Alternatively, we can take up the challenge of attempting to do something radically different – namely encourage the kind of teamwork that Thayer suggests will help turn wealth from a curse to a blessing in the lives of our clients’ children.  From what I have seen, the way out of silver spoon syndrome when children are older is to create an environment of collaboration and mutual accountabilities in the family.  These agreements cannot undo issues created by the failures of power in parenting, but they can ameliorate those failures by creating webs of connection and reciprocal responsibilities. How do we create this sense of teamwork?  Here are some simple suggestions ranging from easy to more difficult:

  • Ask your clients to do a thought experiment that explores how their children will really respond to the gifting and estate plans when they find out what has been decided for them. Will they spend it?  Will they fight?  Will they make bad investment decisions?  Will they freeze?  To do this successfully, the advisor must cautiously but clearly press into the clients assumptions to find out if they are guessing at outcomes or they actually know, and if they know, how they know.  Clients should be thinking this through and as courageous advisors, we owe it to our clients to help them do that.
  • Ask if you can explain the outlines of the planning to the children to get their feedback and input. (Again, this is very useful intelligence for crafting a plan that will actually function in the family without doing unintended harm.)  This need not involve disclosing amounts, but it does require the disclosure of the plan’s structure and administrative process.
  • Ask if the client family has ever had conversations about the purpose or vision for the wealth. Convening a family gathering to discuss that and other questions is a good place to start.  Facilitation by the advisor or a seasoned facilitator can be useful. (For some other good questions, you can check out Thayer’s article.)
  • Ask if the children should actually have a voice in co-designing the plan since they will have to live with the consequences and may good ideas that will make it a better plan.

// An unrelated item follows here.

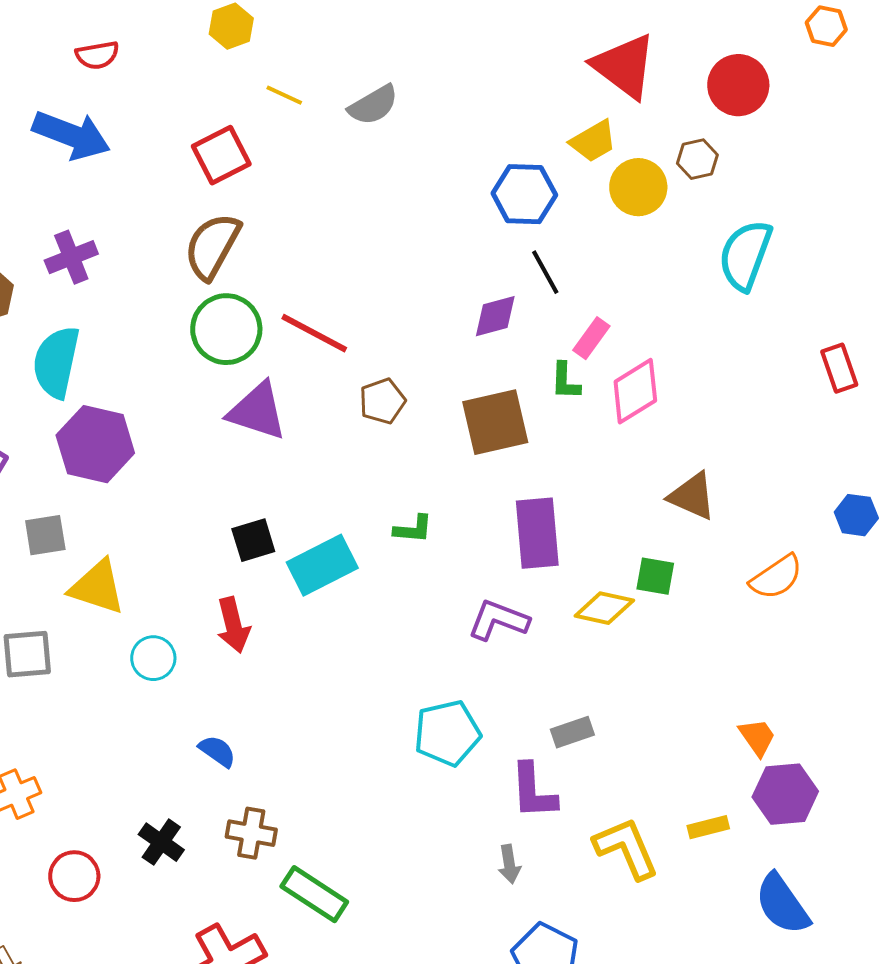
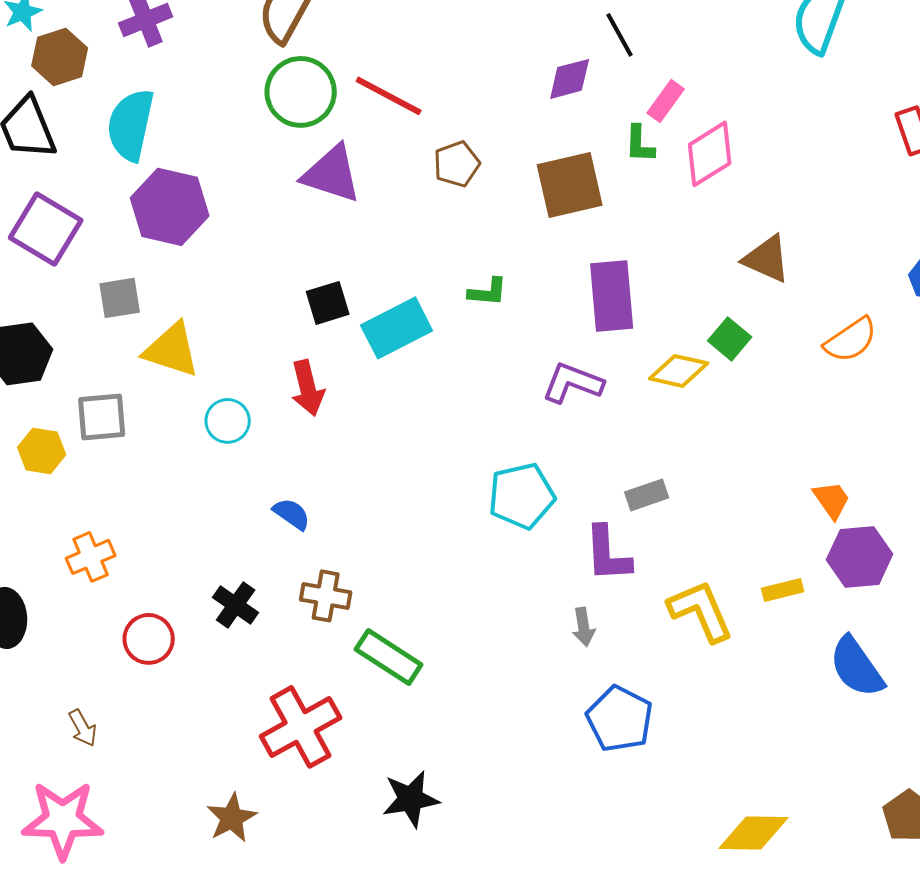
green square: (655, 576) -> (730, 339), turned 30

This may seem a bit scary to the advisor at first, but I have found that a lot of clients have never thought of even asking their children these kinds of questions because of the way “estate planning is always done” and are grateful when their legal, financial or tax advisor is actually thinking beyond the technical components of the planning and asking thoughtful and even provocative questions about the consequences of the planning on the lives of the children.  I always recommend to advisors that they take this slowly and gain some comfort around raising these kinds of questions.  Once they become comfortable, they often find great satisfaction in the conversations they are having with clients and find they can actually be much bolder than they thought they could which, in turn, deepens their relationships with their best clients.

Conclusion

Estate and gifting plans have real long-term consequences for the family, yet they are often created behind closed doors with parents and advisors huddled together.  The people most affected by these decisions are never consulted and therefore never given an opportunity to engage responsibly with issues that affect them.  In short, the way most planning is done for silver spoon children helps ensure that not only will they continue to be silver spoon children, but that the syndrome will be enshrined in irrevocable structures into future generations. Helping families develop a collaborative approach will help allow them to succeed in their generation as their parents did in theirs.  This role for the advisor is, in my experience, professionally much more rewarding.